Esce "Hammamet", il film di Gianni Amelio su suo padre, Bettino. L’ha visto?
«Sì, e inizialmente ho avuto uno scazzo con Amelio e la produzione, perché l’elemento romanzato prevale su quello politico. Mentre scorrevano le immagini mi dicevo continuamente "ma Bettino non parlava così". Oppure mi arrabbiavo per certi fatti non veritieri».
È un film.
«Me ne sono fatto una ragione. C’è un elemento di libertà dell’artista che non può essere sindacato da nessuno. Credo che Amelio avesse in mente la stessa operazione che fece Carlo Lizzani sugli ultimi giorni di Mussolini. Ricordo che mio padre mi portò a vederlo, ero bambino, mi fece grande impressione perché si apre con l’immagine del vilipendio del cadavere del Duce».
Favino l’ha convinta?
«In certe pose è in stato di grazia».
Craxi per vent’anni è stato dimenticato. Ora "Hammamet" non riapre almeno un dibattito?
«Sì, anche se poi non analizza le ragioni profonde su cosa accadde in Italia dopo la fine della Guerra fredda».
Cosa accadde?
«Bisognava ristabilire un nuovo ordine, in economia e in politica. E mio padre si rifiutò di guidare una rivolta nazional-capitalistica del sistema, perché come disse in un famoso discorso al congresso socialista di Bari, citando Ugo La Malfa: "Io sono un uomo del sistema". Allo stesso tempo il nuovo ordine mondiale non poteva più tollerare eccessivi elementi di autonomia nazionale. E siccome non erano più tempi di golpismo militare si scelse l’arma del golpismo giudiziario o della purificazione morale».
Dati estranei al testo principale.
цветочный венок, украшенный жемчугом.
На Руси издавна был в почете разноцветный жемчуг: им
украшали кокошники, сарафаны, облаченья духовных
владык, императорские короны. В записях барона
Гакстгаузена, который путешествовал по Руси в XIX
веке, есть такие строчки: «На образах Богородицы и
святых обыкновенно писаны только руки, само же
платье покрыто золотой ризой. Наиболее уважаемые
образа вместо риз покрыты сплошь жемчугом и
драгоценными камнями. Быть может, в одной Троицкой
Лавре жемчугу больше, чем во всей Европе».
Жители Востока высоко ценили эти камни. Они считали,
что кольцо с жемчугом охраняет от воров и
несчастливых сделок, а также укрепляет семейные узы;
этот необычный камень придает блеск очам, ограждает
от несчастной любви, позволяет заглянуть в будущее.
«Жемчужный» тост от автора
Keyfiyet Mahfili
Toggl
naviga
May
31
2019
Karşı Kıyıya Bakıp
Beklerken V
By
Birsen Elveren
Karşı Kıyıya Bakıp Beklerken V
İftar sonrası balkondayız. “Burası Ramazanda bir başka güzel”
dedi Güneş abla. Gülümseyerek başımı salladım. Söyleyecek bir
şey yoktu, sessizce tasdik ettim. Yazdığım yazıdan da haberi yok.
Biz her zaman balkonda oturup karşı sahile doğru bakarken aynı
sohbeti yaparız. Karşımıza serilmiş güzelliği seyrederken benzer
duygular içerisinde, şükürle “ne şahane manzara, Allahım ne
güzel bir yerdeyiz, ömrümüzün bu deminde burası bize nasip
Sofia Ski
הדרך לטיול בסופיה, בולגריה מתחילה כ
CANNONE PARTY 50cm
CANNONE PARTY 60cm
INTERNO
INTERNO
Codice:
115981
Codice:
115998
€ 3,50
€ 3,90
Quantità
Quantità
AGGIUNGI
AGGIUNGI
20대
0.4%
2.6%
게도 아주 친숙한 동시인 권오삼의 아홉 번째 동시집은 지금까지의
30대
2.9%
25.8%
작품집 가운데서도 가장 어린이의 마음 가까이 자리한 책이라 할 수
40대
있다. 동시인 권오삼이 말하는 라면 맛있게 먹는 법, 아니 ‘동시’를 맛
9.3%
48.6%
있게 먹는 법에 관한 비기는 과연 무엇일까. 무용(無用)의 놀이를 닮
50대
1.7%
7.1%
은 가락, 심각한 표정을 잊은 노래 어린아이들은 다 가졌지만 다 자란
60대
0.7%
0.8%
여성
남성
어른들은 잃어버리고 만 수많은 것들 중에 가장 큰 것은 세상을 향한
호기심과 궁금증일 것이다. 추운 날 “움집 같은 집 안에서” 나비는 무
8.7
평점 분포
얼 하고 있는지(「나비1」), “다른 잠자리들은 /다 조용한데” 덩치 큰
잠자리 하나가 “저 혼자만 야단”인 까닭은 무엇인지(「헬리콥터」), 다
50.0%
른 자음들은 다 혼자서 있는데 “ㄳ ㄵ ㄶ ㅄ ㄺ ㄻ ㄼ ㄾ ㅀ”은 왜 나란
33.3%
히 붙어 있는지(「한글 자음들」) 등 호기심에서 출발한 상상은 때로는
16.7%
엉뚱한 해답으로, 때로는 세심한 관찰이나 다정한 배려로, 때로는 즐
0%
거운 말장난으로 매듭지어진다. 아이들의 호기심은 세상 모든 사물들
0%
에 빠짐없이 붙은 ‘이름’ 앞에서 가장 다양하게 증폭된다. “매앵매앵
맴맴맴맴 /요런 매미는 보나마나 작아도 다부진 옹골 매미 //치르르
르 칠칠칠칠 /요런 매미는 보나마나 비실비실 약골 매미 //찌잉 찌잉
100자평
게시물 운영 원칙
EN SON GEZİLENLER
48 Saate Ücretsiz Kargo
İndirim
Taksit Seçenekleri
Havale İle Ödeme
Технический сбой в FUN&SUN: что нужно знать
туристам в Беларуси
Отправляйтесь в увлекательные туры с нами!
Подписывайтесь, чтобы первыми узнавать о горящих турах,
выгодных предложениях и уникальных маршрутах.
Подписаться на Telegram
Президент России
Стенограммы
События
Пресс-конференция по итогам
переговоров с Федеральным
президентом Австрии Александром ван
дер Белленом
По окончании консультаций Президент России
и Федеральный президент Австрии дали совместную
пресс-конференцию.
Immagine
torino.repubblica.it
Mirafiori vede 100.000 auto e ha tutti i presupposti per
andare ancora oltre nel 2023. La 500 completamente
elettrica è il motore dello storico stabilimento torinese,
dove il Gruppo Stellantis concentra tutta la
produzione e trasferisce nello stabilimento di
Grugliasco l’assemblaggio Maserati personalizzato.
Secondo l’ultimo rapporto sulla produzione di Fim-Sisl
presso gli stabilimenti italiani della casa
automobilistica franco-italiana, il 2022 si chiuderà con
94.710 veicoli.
I magistrati come espressione di quest’ordine?
«Sì, in parte consapevolmente, in parte no».
E da chi venne l’ordine, se così si può dire?
«Da chi aveva vinto la Guerra fredda, dagli americani».
E le tangenti, per le quali Craxi venne condannato più volte?
«Erano finanziamenti illegali ai partiti. I partiti si finanziavano così».
Miliardi di tangenti solo come finanziamento politico?
«Tutto il sistema funzionava così. E quella era una democrazia poggiata sui partiti».
E non ci fu arricchimento personale?
«Mah! La mia casa a Roma è finita all’asta perché non riuscivo più a pagare il mutuo, ancora adesso sono alle prese con le tasse giudiziarie per i processi di mio padre, c’è in corso un contenzioso. Vivo facendo delle consulenze. Il politico è una nobile professione intellettuale».
La gente la riconosce per strada?
«Da qualche tempo mi ferma per esprimere rimpianto per i tempi della Prima Repubblica. Del resto cosa ha prodotto Tangentopoli? Un capitalismo liberista senza regole. Una destra populista, che è una forma rinnovata di neofascismo. Perfino il procuratore Borrelli alla fine fece autocritica sul mondo emerso dopo la sua inchiesta. Come vede, la ruota gira».
Suo padre non era simpatico.
«Ma il potere non deve esserlo».
Trova sgradevole il fatto che la prima a dare un’intervista sia stata l’ultima amante di Craxi?
«Quando Bruno Vespa l’intervistò nel 2007, mi arrabbiai moltissimo, ma feci male. Oggi mi dico: chi sei tu per esprimere dei giudizi? Anche questa fu la vita di Bettino Craxi. "La storia non ha nascondigli", per citare Francesco De Gregori».
Dov’era quando gli tirarono le monetine davanti al Raphael nel 1993?
«A Milano, nella nostra casa di via Foppa. All’indomani trovai una scritta inneggiante a Di Pietro sul muro. La nostra vità cambiò».
È più tornato al Raphael?
«Sì, la stanza di mio padre è diventata un ristorante».
E la sede del Psi di via del Corso ora ospita la Nike.
Che padre era Bettino?
«Ma i piani del partito sono della Presidenza del Consiglio, la sala delle riunioni, intitolata a Riccardo Lombardi, è rimasta».
«Non c’era. Prima veniva la politica, poi il partito, poi gli amici, e infine venivamo noi. La politica era totalizzante, non implicava vita famigliare. Non c’era fisicità. Ho due figli, una ragazza di 26 anni, e un ragazzo di 21, e ho cercato essere un padre diverso».
Era una figura ingombrante?
«Lo è ancora. Ma non era un uomo complicato, o contorto. Era cocciuto».